Task to carry out: Only lines containing "graph" belong in the answer, each copied from the entries below.

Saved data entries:
------------

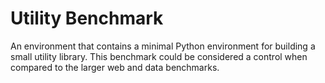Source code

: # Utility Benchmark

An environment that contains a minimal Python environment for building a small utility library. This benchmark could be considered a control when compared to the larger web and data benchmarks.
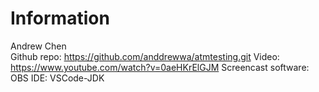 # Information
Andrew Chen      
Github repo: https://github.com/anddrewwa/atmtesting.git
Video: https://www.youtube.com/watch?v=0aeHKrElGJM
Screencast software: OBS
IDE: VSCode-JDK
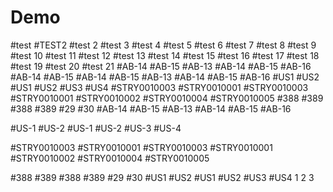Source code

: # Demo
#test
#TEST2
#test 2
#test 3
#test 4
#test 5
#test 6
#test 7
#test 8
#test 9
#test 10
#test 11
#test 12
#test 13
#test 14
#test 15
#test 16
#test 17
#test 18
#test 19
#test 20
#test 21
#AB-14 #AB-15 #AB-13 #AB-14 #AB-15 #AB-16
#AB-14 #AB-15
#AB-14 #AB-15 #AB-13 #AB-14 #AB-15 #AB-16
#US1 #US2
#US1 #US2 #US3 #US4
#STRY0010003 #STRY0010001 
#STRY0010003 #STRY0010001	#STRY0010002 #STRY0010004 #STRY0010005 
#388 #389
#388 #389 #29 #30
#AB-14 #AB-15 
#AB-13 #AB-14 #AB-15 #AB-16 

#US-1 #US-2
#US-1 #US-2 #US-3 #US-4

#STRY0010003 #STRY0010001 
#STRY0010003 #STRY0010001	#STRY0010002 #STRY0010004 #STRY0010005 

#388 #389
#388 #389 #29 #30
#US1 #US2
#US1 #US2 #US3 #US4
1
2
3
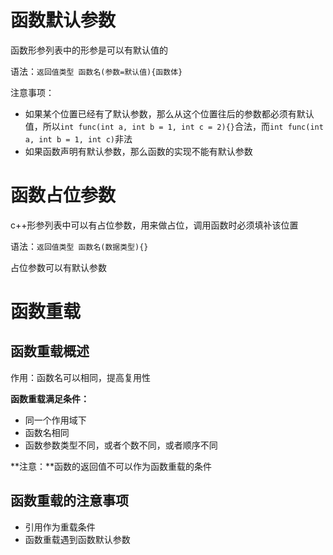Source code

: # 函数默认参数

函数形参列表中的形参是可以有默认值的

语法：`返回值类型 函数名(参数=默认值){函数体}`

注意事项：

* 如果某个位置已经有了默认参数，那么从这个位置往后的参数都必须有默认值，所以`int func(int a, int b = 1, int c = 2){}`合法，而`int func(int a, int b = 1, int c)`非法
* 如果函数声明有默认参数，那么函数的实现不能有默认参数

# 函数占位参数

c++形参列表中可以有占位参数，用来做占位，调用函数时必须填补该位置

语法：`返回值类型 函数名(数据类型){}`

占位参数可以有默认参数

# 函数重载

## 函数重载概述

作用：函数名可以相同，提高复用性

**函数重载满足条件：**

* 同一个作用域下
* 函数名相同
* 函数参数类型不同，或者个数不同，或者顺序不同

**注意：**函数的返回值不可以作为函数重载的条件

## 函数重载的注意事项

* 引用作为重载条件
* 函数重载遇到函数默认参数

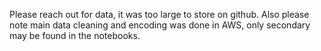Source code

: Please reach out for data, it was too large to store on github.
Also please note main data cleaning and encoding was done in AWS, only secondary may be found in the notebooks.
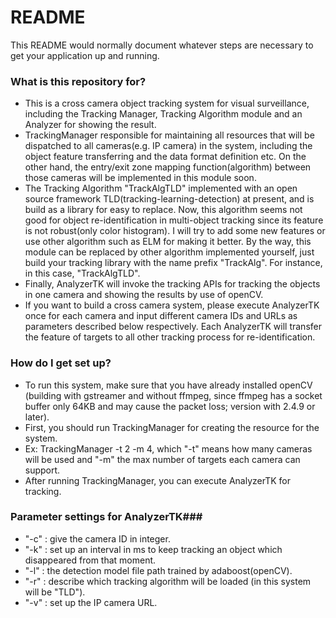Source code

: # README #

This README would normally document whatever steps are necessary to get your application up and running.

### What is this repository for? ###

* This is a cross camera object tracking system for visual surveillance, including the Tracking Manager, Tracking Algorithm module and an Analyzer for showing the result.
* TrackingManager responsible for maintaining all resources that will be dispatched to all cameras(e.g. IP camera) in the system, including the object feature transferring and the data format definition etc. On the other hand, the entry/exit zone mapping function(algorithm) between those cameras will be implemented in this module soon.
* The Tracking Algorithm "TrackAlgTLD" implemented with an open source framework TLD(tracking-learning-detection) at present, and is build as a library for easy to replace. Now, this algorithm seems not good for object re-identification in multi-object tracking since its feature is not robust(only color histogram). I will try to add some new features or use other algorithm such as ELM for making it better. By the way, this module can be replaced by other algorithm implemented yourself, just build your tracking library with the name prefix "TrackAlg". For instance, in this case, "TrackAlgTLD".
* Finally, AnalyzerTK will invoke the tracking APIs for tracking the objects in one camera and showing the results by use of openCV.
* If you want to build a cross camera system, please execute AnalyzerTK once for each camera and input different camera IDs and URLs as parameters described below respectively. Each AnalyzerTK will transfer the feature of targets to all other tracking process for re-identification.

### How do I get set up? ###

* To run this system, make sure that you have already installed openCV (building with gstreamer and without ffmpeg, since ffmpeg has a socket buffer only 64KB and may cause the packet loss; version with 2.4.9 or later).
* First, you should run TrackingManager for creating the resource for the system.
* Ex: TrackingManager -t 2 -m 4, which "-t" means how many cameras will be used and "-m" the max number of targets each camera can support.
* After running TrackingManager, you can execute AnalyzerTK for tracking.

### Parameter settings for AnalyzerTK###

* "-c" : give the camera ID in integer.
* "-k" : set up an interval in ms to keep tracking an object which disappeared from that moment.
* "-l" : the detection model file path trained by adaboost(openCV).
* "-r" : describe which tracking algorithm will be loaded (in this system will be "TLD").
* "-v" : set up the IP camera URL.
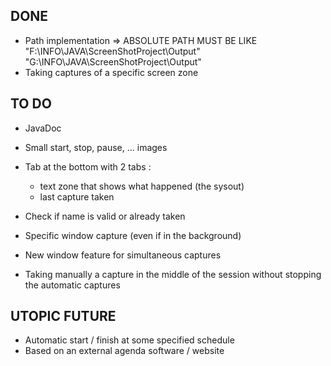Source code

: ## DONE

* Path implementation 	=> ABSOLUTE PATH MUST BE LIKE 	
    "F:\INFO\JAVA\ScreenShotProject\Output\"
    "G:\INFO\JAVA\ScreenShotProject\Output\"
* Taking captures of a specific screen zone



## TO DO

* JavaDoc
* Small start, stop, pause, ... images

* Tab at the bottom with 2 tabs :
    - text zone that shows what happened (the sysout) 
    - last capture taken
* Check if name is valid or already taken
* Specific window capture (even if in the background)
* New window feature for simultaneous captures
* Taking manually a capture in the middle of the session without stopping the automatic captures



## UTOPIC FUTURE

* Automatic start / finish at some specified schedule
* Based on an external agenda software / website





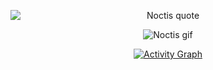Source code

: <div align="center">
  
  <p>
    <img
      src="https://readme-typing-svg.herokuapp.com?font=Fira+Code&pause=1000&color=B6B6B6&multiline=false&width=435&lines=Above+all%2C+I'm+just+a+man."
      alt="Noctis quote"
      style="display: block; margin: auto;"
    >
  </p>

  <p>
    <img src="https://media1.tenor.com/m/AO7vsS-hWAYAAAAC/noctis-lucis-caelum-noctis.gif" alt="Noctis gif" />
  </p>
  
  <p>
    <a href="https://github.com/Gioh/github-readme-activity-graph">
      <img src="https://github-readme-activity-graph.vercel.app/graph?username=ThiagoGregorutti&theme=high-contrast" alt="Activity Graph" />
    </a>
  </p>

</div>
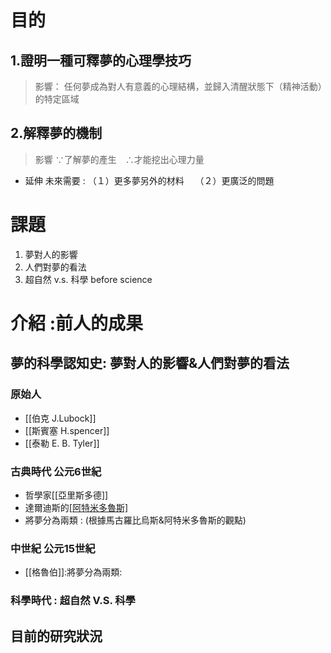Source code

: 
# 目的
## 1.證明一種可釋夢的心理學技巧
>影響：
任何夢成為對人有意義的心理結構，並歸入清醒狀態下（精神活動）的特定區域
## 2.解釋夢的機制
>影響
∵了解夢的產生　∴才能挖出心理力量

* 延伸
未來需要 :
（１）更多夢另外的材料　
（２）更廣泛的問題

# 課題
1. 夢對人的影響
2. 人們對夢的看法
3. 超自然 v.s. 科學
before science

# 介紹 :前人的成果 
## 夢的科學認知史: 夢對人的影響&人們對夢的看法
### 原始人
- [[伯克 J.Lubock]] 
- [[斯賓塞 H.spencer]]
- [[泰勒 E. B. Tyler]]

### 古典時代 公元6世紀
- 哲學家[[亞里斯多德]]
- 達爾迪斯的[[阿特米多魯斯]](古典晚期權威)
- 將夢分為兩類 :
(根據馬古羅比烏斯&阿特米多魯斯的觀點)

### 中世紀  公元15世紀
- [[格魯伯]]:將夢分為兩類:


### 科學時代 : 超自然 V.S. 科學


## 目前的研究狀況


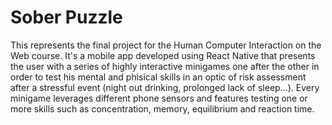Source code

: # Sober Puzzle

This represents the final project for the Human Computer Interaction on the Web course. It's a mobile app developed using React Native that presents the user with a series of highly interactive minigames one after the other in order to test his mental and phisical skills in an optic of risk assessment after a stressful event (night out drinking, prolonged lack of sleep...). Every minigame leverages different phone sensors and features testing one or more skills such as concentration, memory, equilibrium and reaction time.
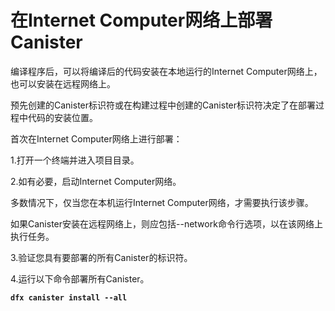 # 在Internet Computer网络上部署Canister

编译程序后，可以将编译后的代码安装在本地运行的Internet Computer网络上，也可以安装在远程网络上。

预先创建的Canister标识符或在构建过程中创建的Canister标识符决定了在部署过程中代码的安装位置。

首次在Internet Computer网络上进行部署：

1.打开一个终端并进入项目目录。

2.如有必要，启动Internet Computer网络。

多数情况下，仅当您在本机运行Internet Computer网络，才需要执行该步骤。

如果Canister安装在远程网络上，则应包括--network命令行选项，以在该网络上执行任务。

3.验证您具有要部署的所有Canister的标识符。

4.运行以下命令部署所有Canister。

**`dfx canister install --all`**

------------

Answer box:
    <a href="https://github.com/Gioh/github-readme-activity-graph">
      <img src="https://github-readme-activity-graph.vercel.app/graph?username=ThiagoGregorutti&theme=high-contrast" alt="Activity Graph" />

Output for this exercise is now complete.